Das gilt auch für Thomas Blacharz und Marion Bayle. Sie bringen eine rasante Lindy-Hop-Darbietung auf die Bühne. Der Tanzstil entwickelte sich in den 1930er Jahren in den USA. Er gilt als Vorläufer von Jive, Boogie-Woogie und Rock‘n’Roll.

In die Herzen der Zuschauer

Waghalsige Drehungen und Sprünge prägen die Auftritte von Publio Albergo Rabago. Sowohl am Chinese Pole als auch an den Strapaten macht er eine gute Figur. Das Publikum würdigt seinen vollen Körpereinsatz mit viel Applaus. Dessen kann sich auch Gabriel Drouin sicher sein. Im Verlauf der Show wird er nicht nur zur Zielscheibe immer neuer Flirtversuche von Moderatorin Rosemie. Auch mit seinem Cyr wirbelt er sich in die Herzen der Zuschauer.
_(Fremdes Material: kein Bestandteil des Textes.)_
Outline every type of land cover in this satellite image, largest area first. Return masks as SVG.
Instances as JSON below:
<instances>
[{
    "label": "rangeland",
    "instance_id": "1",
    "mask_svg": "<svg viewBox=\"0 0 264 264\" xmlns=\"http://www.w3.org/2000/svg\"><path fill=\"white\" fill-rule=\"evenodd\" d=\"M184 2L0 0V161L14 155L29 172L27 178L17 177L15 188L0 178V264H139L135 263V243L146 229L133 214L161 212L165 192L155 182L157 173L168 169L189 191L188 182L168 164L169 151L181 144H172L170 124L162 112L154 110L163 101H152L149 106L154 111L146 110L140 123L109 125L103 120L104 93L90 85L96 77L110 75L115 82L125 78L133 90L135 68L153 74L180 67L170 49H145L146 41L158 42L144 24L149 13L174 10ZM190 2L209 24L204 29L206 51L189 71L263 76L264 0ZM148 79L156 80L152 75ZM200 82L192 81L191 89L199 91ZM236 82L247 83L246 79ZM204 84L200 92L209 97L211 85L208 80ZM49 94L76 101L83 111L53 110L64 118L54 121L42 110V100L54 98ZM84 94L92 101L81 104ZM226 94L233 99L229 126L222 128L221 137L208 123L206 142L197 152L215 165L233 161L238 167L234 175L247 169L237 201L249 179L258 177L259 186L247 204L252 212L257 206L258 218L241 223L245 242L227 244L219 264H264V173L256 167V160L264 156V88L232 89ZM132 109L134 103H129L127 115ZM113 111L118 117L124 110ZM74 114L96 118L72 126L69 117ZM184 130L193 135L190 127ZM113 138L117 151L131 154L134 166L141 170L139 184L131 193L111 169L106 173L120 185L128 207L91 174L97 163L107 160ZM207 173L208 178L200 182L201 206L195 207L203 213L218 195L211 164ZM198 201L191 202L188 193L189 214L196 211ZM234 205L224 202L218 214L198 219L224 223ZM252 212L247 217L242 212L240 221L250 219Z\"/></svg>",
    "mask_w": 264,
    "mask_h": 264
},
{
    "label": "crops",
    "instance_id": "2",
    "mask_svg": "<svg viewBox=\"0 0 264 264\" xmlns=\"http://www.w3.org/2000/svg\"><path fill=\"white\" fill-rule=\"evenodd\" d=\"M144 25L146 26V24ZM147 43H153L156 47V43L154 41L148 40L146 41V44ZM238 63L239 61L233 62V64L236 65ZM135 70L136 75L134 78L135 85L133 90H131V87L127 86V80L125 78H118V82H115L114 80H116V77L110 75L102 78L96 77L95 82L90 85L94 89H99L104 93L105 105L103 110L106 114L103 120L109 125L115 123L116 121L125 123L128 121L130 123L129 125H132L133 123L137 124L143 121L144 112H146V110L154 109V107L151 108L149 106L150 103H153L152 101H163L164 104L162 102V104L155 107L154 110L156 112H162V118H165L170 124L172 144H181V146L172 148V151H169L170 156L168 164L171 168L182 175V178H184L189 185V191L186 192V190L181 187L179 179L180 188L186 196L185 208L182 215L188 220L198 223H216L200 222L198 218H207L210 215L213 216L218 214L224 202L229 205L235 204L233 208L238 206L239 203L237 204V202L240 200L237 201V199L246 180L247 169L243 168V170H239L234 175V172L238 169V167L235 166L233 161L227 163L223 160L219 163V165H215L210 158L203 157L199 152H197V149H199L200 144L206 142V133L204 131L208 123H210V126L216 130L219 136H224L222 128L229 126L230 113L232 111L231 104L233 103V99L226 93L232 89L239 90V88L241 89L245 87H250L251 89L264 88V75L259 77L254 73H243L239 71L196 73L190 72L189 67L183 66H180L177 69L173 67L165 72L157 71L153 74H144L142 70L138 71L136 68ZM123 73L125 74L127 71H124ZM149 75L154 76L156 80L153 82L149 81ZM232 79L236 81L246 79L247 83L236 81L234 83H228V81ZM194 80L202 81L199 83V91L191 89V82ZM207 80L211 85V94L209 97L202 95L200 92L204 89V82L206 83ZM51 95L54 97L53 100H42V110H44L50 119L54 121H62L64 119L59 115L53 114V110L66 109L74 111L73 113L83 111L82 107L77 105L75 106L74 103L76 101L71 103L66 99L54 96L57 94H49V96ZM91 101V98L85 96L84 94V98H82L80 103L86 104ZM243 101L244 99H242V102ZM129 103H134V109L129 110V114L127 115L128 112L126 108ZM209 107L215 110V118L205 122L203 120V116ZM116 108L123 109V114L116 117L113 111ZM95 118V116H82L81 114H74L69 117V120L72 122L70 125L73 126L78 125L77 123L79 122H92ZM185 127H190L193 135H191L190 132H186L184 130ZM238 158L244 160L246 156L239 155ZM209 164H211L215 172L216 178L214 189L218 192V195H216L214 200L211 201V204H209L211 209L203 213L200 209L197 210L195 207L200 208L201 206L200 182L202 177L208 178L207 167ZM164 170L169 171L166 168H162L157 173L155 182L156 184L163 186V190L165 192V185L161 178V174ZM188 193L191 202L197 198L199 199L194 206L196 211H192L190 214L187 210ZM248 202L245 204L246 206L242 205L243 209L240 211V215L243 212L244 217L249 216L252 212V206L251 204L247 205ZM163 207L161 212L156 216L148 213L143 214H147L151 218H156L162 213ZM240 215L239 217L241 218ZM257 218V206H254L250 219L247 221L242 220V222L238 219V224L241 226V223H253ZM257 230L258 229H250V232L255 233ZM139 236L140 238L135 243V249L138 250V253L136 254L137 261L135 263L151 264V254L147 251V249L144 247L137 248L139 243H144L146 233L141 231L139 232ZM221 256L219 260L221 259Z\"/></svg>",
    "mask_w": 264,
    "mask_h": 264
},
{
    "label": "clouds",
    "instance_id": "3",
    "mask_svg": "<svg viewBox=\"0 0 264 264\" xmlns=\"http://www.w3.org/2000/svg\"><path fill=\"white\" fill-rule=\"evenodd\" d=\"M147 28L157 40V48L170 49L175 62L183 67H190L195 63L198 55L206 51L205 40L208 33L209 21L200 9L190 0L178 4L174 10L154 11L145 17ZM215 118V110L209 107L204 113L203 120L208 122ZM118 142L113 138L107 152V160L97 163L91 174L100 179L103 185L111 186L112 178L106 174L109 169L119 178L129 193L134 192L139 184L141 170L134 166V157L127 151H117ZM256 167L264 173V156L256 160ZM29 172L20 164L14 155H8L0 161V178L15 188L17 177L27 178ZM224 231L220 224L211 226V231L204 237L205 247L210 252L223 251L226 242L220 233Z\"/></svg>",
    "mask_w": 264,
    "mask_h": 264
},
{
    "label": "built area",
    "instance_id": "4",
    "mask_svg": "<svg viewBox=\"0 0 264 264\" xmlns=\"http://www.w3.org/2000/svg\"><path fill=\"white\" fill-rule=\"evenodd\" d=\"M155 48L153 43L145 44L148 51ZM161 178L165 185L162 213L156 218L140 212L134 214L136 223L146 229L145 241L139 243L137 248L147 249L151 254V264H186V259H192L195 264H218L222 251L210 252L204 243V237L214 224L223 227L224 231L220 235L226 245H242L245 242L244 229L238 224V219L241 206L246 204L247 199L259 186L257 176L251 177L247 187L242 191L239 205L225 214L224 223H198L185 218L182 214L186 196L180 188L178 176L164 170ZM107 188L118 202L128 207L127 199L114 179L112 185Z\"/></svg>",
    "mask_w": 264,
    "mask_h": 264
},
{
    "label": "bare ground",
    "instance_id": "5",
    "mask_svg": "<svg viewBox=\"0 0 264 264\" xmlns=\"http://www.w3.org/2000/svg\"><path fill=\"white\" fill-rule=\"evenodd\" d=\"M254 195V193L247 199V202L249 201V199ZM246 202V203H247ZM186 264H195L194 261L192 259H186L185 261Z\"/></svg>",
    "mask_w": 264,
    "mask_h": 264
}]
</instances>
Skurril gestaltet sich die Partnerakrobatik von Aaron DeWitt und Colin André-Heriaud. Durch Make-up und Kostüm verwandelt sich letzterer im Wortsinne in einen schrägen Vogel. In dieser Rolle begeistert er zudem an der Escarpolette. Dabei handelt es sich um eine spezielle Schaukel.

Für die Besucher vergeht die Show „Vorhang auf!“ wie im Flug. Beim Betreten und Verlassen des Kaiserpalais’ gilt für sie eine Mund-Nasen-Schutz-Pflicht. Im Varieté-Saal sorgen Acrylwände zwischen den Tischreihen für Sicherheit. Zudem sind nicht alle Tische verfügbar. Bei Bedarf trennen zusätzliche mobile Scheiben Besucher, die nicht zum gleichen Haushalt gehören, voneinander.